La fin du film m’a surpris, je ne m’attendais pas à une ouverture presque optimiste.

Il y a une forme d’optimisme oui, le tout dernier geste est incroyable quand on voit qui est ce personnage du père et vis-à-vis de ce qui vient de se passer, mais c’est une fin qui reste dure je crois.

Comment s’est fait ton choix des trois acteurs principaux ?

Nathan est anglo-saxon, il a fait une carrière au théâtre et je l’ai rencontré lorsqu’il est venu en France, sur un tournage à La Fémis, et j’ai aimé son énergie atypique, différente des acteurs français, il est très dans la tension et le physique. J’avais travaillé avec lui déjà et il m’a permis d’exprimer des figures masculines un peu en marge, qui m’intéressaient. Pour Kévin c’est à l’atelier Émergence que je l’ai rencontré, un atelier créé par Élisabeth Depardieu et qui permet de tourner deux scènes de son premier long. Je l’ai associé à Nathan et c’était assez explosif, comme deux corps forts et en même temps très sensibles. Je ne le connaissais pas vraiment, j’avais juste vu son apparition dans Je fais le mort puis dans Les Combattants où il joue un gentil, ce qui est étonnant car je l’avais poussé à l’atelier dans une certaine dureté, j’ai alors compris toutes les facettes de son jeu d’acteur. Quant à Monia, je l’avais évidemment vue dans Les Amours imaginaires mais aussi Gare du Nord et Laurence Anyways, mais j’ai surtout voulu la rencontrer lorsque j’ai vu le court métrage qu’elle a réalisé Quelqu’un d’extraordinaire que j’ai beaucoup aimé. J’ai senti qui était cette personne et je me suis dit que si elle était comme ça, alors elle devait être super en tant qu’actrice.

À quels jeunes cinéastes français aimerais-tu être apparenté aujourd’hui ?

Il y a une nouvelle génération qui pousse selon moi, avec une nouvelle énergie. Yann Gonzalez, Virgil Vernier, Héléna Klotz, Lucie Borleteau par exemple. J’ai avec eux l’impression de voir des gens qui ont du talent et qui font du cinéma, c’est presque rare ! Quand je vois leurs films, j’ai l’impression qu’il y a une vision. Ils vont chercher d’autres terrains esthétiques et ça fait du bien car le cinéma français est esthétiquement pauvre aujourd’hui, et je les admire pour ça !

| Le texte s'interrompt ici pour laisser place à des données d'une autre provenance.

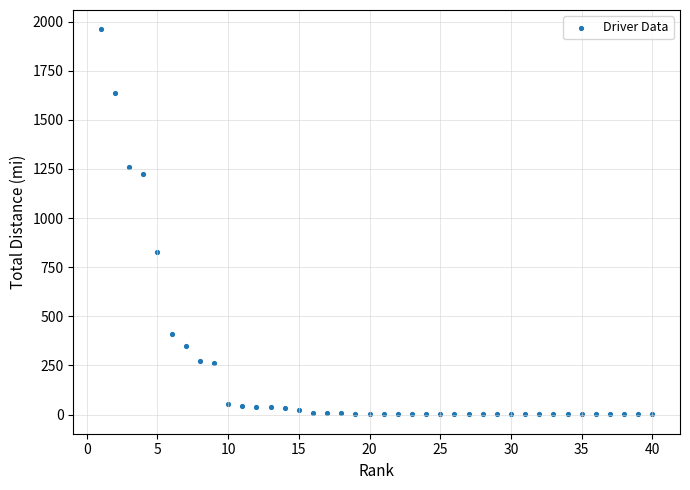

What Y value in the scatter plot is closest to 980?

829.6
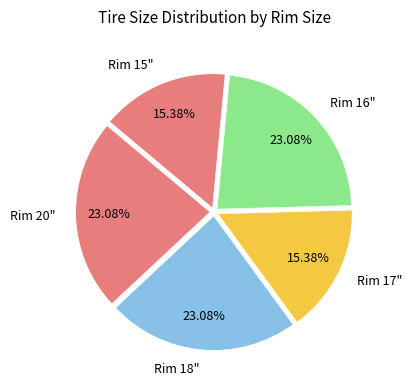

Is there a majority slice in this chart?

No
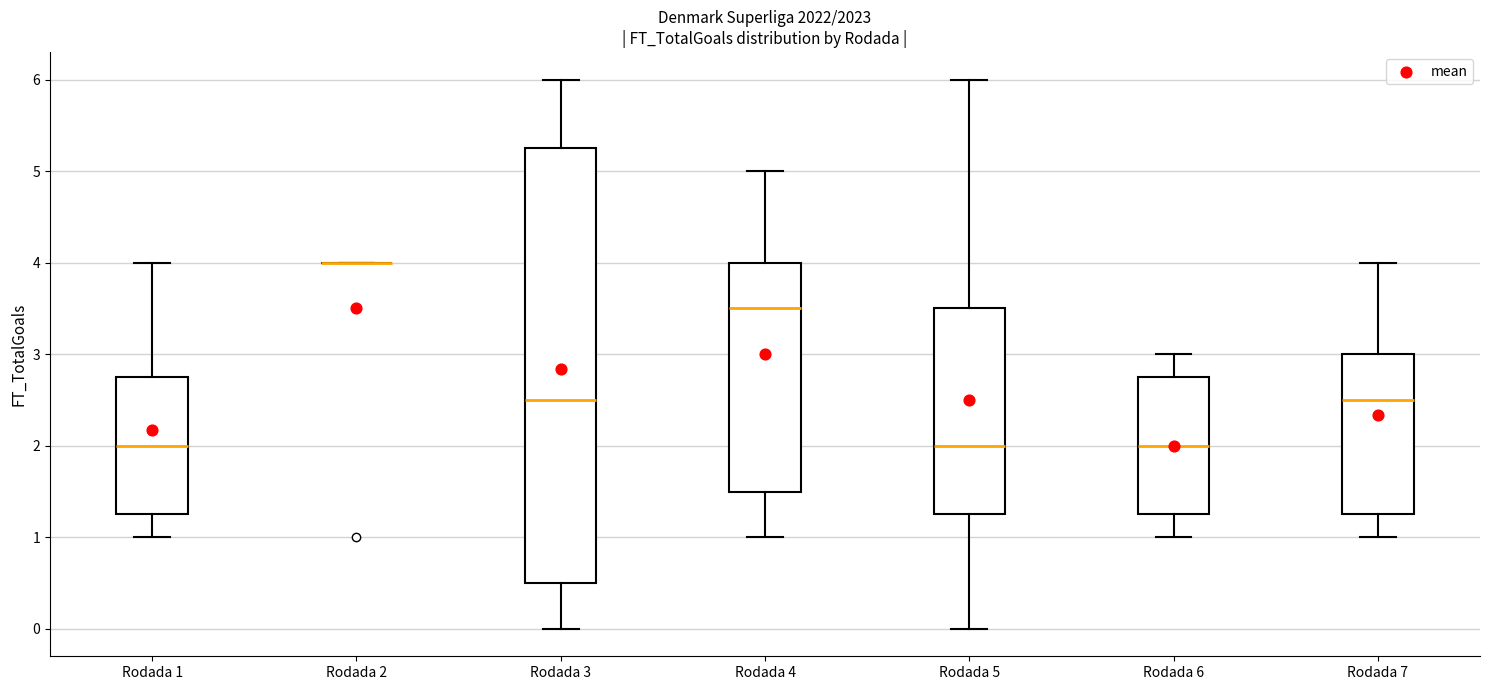

Where does the median line of the box for Rodada 4 sit on the y-axis? The values are not printed on the chart, so give them approximately, as read against the axis.

3.5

Propos recueillis par Jonathan Trullard au FIFIB 2016
Merci à Catherine Giraud

P.-S.

Compte tes blessures de Morgan Simon
Avec Kevin Azaïs, Monia Chokri, Nathan Willcocks, Julien Krug
Sortie France : 25 janvier 2017

Chanteur charismatique d’un groupe de hard rock, Vincent, 24 ans, a déjà tatoué la moitié de son corps. Avec sa gueule d’ange et son regard incandescent, le monde lui appartient. Mais l’arrivée d’une nouvelle femme dans la vie de son père réveille les tensions. Vincent n’entend plus retenir sa colère, ni son désir.